Converged mobile devices that combine voice and data functionality are emerging as the dominant force in the worldwide PDA market. IDC is predicting that growth in the PDA market will focus around voice-enabled devices, drawing sales away from traditional units.

Growth in the converged mobile market will be accelerated during 2003 as the introduction of a number of new Symbian OS-powered devices push worldwide shipments beyond 13 million units.

“As device aesthetics and functionality improve and end-user prices continue to decline, converged mobile devices are becoming increasingly accessible to the mainstream consumer and are expected to ship in greater numbers than traditional handheld devices for the first time in 2003,” says Kevin Burden, manager of IDC's Mobile Device research team.

Overall, the worldwide handheld device industry will decline by 8.4% to 11.35 million units in 2003 — it’s second straight year of decline. Although limited growth is expected to return during 2004, dreams of a 20 million unit-a-year market will be replaced by a less than 15 million unit-a-year reality, where the likes of Dell, Handspring, HP, Palm and Research-in-Motion are focusing on converged mobile device production.

Market growth is expected to remain strong throughout 2007 as a growing percentage of mobile phones adopt high-end operating systems. A compound annual growth rate (CAGR) of nearly 86% is expected through the forecast period.
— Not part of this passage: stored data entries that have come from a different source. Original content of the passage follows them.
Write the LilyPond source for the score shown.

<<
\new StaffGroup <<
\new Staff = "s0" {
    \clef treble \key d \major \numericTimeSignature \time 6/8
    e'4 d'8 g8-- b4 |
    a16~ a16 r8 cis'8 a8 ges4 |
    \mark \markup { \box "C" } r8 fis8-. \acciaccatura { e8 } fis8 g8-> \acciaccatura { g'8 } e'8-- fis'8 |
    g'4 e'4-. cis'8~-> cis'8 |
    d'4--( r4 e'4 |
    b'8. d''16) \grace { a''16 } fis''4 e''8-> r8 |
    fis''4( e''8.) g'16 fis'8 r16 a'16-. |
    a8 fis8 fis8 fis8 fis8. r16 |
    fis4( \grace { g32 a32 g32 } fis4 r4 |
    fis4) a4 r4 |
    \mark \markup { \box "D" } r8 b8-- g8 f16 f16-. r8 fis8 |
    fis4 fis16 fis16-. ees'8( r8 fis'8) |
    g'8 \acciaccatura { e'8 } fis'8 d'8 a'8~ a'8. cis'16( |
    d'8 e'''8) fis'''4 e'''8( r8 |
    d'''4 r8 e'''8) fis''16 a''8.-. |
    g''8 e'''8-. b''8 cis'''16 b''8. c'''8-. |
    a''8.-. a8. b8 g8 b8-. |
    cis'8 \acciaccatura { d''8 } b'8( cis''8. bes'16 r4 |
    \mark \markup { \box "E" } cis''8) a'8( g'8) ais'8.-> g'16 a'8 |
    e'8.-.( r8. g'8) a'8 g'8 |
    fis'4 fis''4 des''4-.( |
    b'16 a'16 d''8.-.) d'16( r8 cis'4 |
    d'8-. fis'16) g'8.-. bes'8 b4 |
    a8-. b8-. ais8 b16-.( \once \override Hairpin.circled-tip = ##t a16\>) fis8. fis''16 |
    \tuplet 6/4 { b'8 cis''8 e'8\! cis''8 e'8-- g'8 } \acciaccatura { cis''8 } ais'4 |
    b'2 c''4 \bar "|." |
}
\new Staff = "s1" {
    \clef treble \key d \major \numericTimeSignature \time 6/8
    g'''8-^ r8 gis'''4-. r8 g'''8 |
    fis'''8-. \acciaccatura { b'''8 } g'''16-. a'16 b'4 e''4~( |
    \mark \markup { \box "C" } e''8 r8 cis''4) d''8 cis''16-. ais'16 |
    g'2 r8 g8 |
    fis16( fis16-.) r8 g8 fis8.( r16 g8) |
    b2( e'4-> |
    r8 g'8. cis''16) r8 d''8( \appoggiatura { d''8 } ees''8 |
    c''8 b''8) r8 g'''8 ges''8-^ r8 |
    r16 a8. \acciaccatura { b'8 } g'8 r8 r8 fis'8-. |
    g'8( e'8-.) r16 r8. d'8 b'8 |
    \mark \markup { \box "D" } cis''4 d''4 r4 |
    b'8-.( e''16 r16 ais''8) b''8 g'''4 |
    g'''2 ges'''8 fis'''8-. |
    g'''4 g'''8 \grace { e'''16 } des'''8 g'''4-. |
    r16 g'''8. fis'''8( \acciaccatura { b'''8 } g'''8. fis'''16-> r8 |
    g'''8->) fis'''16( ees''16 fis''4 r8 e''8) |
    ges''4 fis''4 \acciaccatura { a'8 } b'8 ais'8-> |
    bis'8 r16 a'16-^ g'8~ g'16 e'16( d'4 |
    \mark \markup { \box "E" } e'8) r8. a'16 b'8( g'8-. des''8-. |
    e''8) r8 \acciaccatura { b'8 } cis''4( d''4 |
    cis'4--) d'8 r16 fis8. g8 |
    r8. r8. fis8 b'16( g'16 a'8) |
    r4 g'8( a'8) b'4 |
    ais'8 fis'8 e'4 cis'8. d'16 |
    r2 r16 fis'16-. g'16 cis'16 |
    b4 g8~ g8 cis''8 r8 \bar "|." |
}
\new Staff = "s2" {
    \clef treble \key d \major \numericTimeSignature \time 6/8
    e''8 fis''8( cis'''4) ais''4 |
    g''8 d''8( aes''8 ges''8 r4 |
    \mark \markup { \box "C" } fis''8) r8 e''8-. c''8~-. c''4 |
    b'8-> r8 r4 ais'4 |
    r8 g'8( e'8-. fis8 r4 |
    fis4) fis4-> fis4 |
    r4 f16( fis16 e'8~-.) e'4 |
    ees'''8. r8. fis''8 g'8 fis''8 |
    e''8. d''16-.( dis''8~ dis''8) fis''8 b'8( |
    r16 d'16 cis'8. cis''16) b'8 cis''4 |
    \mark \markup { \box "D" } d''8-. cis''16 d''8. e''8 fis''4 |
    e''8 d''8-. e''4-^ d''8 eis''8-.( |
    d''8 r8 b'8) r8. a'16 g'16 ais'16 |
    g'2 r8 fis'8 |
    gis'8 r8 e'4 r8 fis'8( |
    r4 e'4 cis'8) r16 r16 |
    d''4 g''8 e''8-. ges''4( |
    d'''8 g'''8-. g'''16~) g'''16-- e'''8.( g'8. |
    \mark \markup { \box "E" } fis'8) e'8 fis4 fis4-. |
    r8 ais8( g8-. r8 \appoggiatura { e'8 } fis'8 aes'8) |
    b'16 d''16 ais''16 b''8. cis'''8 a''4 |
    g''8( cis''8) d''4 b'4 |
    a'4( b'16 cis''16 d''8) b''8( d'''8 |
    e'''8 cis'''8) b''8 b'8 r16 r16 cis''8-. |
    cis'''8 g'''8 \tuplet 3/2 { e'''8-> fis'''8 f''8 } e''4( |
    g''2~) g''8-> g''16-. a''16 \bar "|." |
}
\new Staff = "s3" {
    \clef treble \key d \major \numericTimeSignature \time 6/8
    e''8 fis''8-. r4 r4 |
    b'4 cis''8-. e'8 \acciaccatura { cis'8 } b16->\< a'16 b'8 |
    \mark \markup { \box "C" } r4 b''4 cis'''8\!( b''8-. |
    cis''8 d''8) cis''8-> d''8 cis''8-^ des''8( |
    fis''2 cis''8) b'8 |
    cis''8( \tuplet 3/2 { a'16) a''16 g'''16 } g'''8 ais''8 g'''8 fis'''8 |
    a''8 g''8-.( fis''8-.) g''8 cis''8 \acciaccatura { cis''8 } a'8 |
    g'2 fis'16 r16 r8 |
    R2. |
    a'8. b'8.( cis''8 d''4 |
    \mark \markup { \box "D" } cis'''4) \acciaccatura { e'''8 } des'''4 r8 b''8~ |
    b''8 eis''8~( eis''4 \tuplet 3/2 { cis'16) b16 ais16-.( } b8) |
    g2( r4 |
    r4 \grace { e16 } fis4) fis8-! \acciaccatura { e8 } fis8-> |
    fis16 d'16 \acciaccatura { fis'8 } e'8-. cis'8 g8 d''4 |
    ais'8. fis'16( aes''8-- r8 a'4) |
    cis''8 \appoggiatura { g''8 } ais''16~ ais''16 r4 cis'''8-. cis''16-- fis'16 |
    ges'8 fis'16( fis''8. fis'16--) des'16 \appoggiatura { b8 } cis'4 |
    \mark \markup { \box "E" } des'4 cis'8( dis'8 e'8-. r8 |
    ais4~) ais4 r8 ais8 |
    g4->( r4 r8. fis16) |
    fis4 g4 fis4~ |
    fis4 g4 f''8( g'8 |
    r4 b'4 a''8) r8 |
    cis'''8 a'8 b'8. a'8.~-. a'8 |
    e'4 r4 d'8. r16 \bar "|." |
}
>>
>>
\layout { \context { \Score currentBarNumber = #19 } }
“The killer applications of mobile voice and text communication continue to drive converged mobile device sales upward. As vendor strategies mature, a greater number of voice-centric devices or ‘smartphones’ are reaching market with significant volume potential as primary-use mobile phones,” says Alex Slawsby, research analyst in IDC's Mobile Device research team.

“Demand for non-voice enabled handheld devices remains depressed as mixed economic conditions, competition from alternative devices, and limited world appeal impact market expansion,” he adds.